WHAT IS BEING ASKED —
Using the material below, return exactly the lines between the one holding "M 934,648 L" and the one holding "M 913,736 L", inclusive, and no others.

_ _ _

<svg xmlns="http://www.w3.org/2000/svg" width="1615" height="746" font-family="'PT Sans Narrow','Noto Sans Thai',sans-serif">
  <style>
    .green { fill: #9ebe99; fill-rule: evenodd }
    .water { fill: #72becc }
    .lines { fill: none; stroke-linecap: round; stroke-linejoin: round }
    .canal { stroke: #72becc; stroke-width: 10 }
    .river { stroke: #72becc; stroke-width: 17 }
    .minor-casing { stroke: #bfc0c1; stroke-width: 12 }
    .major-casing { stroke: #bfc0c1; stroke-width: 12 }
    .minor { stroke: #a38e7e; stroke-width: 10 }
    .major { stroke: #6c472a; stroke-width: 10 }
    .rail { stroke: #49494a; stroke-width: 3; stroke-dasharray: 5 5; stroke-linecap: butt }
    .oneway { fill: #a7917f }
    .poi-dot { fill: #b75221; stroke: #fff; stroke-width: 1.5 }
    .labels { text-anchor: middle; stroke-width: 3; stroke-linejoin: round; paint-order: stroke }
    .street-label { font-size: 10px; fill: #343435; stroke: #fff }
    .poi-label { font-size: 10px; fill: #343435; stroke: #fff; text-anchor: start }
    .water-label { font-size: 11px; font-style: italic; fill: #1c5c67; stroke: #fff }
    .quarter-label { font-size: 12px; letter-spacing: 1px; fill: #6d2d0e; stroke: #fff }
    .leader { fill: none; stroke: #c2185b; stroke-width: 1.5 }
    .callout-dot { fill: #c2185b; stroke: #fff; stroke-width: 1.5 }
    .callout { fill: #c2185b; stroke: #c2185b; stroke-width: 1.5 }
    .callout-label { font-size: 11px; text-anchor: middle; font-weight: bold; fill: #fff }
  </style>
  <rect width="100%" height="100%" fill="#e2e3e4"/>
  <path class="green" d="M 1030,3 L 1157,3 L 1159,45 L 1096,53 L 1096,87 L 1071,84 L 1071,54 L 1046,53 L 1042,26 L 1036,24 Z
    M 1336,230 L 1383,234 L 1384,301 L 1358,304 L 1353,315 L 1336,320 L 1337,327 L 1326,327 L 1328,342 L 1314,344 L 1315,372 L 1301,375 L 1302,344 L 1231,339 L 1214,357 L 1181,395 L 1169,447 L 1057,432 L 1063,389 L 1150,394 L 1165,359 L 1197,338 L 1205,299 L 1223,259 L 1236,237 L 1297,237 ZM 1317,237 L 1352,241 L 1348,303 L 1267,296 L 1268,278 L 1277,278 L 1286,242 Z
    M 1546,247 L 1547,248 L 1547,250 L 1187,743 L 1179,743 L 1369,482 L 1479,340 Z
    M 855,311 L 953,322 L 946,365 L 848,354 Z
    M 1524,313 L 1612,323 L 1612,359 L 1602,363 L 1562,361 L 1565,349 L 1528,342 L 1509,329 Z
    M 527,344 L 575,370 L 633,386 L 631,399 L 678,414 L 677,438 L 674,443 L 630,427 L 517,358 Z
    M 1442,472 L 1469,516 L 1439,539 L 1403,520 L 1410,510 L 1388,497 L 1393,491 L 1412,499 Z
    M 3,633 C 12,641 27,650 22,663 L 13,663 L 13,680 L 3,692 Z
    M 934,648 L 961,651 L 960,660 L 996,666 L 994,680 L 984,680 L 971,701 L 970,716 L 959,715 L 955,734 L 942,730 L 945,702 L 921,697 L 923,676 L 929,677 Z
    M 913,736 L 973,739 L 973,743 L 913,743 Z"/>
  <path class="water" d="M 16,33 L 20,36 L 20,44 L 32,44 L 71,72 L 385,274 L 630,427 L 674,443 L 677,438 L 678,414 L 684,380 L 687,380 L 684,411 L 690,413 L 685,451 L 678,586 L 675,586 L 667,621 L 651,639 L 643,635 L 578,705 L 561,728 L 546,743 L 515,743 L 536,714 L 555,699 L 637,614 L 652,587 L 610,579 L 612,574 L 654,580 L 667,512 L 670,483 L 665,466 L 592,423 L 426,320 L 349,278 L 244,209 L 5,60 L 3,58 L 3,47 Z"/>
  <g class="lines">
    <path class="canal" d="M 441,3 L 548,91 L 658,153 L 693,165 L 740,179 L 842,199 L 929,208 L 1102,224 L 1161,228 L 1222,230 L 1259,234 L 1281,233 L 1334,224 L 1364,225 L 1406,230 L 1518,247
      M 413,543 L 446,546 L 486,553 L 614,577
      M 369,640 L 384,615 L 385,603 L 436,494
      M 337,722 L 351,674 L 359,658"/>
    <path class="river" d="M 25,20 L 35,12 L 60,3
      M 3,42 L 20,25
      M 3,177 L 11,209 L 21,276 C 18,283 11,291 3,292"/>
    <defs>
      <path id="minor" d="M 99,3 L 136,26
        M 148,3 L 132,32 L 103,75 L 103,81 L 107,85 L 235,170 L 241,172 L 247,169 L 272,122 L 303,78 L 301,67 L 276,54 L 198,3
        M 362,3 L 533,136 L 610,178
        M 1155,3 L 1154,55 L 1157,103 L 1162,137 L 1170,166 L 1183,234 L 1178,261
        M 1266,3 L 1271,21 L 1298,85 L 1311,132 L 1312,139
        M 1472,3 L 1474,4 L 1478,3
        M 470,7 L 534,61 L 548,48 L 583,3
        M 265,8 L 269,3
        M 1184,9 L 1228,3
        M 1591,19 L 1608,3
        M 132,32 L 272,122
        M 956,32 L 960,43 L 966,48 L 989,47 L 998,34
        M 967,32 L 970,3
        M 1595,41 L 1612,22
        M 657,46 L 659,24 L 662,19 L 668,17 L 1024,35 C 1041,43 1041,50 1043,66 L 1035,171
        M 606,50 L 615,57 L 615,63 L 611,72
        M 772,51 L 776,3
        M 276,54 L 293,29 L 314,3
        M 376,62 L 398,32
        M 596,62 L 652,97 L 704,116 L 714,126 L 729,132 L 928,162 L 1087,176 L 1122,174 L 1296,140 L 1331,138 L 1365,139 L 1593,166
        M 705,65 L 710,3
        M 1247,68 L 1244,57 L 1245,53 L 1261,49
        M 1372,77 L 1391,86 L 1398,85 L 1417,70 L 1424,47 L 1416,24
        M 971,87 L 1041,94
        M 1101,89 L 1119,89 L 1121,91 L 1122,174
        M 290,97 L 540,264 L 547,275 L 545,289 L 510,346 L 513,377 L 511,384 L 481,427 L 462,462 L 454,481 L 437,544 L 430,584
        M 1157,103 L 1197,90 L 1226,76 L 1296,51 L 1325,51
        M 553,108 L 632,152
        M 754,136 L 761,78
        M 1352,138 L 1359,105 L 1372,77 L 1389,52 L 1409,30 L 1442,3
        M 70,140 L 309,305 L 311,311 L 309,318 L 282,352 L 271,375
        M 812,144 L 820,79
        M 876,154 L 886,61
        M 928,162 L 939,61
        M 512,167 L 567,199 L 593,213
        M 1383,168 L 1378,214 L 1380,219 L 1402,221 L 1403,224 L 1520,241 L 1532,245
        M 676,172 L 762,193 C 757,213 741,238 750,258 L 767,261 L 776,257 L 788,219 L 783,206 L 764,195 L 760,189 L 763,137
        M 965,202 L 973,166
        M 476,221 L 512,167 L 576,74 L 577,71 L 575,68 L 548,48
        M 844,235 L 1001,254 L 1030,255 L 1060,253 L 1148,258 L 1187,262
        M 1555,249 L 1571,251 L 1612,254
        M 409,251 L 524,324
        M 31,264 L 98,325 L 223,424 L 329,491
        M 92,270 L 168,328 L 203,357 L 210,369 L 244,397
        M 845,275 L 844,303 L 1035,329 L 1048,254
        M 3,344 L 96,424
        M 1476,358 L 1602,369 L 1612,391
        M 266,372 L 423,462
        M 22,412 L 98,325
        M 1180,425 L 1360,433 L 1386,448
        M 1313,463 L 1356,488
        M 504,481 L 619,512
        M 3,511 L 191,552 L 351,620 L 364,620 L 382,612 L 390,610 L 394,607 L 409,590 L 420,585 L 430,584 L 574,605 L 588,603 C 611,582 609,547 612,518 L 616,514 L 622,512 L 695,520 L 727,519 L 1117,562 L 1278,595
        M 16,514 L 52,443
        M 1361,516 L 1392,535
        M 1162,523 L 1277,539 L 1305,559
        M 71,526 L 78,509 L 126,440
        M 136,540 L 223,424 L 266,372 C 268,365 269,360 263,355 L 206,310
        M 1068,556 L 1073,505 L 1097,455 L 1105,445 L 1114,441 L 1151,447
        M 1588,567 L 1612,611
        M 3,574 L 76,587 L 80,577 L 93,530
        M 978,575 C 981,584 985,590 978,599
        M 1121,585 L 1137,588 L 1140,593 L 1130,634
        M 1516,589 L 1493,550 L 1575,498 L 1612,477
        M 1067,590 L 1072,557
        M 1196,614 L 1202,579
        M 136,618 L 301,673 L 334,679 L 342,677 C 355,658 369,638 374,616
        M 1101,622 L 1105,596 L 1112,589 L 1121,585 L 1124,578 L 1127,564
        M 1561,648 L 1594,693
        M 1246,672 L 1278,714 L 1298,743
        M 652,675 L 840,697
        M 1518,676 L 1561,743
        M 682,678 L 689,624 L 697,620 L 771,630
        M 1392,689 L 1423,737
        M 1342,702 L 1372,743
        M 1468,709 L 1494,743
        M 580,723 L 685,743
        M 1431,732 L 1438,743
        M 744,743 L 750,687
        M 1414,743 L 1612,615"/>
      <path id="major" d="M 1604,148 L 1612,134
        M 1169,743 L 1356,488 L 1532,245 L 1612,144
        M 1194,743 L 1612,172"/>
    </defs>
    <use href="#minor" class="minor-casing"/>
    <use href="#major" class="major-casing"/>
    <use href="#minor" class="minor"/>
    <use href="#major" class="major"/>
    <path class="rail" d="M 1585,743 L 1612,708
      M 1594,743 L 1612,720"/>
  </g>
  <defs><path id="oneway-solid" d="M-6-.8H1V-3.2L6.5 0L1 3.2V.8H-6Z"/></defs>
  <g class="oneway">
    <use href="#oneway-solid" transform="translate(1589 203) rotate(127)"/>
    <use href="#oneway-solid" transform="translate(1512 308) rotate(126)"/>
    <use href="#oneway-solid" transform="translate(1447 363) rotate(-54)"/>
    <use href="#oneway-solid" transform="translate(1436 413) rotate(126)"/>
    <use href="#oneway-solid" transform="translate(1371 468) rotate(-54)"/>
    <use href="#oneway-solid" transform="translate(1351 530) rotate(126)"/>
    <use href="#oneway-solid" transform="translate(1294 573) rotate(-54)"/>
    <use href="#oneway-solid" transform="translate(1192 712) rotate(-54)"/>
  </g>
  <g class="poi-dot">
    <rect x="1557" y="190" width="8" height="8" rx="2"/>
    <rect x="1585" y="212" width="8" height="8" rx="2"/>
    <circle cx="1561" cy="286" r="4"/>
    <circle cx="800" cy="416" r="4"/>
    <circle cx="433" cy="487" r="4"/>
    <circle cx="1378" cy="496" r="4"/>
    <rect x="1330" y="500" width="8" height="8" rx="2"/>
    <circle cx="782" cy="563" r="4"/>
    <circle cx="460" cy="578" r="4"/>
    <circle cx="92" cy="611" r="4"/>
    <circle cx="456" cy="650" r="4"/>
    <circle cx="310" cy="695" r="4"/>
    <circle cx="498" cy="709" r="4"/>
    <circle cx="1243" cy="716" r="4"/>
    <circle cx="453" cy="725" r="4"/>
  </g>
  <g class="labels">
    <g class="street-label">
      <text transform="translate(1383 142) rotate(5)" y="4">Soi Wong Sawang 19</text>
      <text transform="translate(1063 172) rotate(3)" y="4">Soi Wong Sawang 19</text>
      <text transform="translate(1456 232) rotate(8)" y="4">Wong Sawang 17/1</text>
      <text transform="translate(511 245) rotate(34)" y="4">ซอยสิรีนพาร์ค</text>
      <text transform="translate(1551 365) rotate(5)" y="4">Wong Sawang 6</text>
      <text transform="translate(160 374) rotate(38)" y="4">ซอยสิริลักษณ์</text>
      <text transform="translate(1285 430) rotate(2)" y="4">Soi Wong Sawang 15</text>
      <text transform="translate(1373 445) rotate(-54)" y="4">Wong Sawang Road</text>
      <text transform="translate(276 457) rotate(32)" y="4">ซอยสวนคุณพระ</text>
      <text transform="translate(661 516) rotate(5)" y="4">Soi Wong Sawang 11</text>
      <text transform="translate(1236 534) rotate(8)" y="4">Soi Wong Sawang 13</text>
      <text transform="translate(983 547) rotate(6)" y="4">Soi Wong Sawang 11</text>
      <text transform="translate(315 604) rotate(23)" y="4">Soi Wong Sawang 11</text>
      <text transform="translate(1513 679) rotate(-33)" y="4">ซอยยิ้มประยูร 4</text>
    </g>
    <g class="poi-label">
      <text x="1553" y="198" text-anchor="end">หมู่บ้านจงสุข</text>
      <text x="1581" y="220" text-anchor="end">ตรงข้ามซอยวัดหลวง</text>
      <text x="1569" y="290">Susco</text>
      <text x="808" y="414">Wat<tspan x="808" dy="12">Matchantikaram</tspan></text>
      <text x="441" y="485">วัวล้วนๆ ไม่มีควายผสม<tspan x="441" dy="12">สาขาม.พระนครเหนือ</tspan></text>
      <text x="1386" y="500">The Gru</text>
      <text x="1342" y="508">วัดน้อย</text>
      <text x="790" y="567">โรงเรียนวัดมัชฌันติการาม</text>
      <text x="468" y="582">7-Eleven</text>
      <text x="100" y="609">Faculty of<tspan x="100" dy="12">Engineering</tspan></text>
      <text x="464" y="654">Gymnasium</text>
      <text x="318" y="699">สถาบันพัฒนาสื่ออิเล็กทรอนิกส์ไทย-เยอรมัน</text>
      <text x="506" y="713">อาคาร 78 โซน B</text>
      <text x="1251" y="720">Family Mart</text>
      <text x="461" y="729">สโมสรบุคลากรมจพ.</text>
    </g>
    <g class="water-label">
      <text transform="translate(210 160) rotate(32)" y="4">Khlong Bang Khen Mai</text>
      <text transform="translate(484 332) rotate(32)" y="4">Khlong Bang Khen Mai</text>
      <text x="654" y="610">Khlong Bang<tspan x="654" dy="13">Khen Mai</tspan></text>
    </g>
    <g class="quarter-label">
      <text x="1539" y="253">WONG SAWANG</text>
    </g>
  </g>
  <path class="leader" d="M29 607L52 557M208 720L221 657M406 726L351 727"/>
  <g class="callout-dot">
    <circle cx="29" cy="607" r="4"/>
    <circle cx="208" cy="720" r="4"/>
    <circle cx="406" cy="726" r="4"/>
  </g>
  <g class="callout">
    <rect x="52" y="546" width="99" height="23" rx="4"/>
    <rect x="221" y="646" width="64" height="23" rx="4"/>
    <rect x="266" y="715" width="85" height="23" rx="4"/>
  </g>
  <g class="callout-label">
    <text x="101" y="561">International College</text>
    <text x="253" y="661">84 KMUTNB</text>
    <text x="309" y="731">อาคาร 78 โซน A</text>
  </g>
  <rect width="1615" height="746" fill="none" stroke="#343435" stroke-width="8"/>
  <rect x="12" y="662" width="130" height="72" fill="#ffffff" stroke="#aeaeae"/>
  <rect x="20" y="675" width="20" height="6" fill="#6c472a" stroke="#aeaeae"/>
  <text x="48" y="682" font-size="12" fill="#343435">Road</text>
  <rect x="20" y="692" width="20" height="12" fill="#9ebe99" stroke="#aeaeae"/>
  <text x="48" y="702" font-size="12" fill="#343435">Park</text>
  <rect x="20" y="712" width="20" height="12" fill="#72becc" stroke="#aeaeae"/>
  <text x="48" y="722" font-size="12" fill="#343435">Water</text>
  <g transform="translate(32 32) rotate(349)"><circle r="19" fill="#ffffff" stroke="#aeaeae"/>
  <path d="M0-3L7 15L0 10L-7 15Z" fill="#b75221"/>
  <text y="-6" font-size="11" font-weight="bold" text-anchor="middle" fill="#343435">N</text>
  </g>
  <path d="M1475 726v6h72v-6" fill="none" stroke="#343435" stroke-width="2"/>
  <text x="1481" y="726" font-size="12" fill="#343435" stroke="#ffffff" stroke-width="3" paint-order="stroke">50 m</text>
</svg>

_ _ _

RESULT OF THE EXERCISE —
    M 934,648 L 961,651 L 960,660 L 996,666 L 994,680 L 984,680 L 971,701 L 970,716 L 959,715 L 955,734 L 942,730 L 945,702 L 921,697 L 923,676 L 929,677 Z
    M 913,736 L 973,739 L 973,743 L 913,743 Z"/>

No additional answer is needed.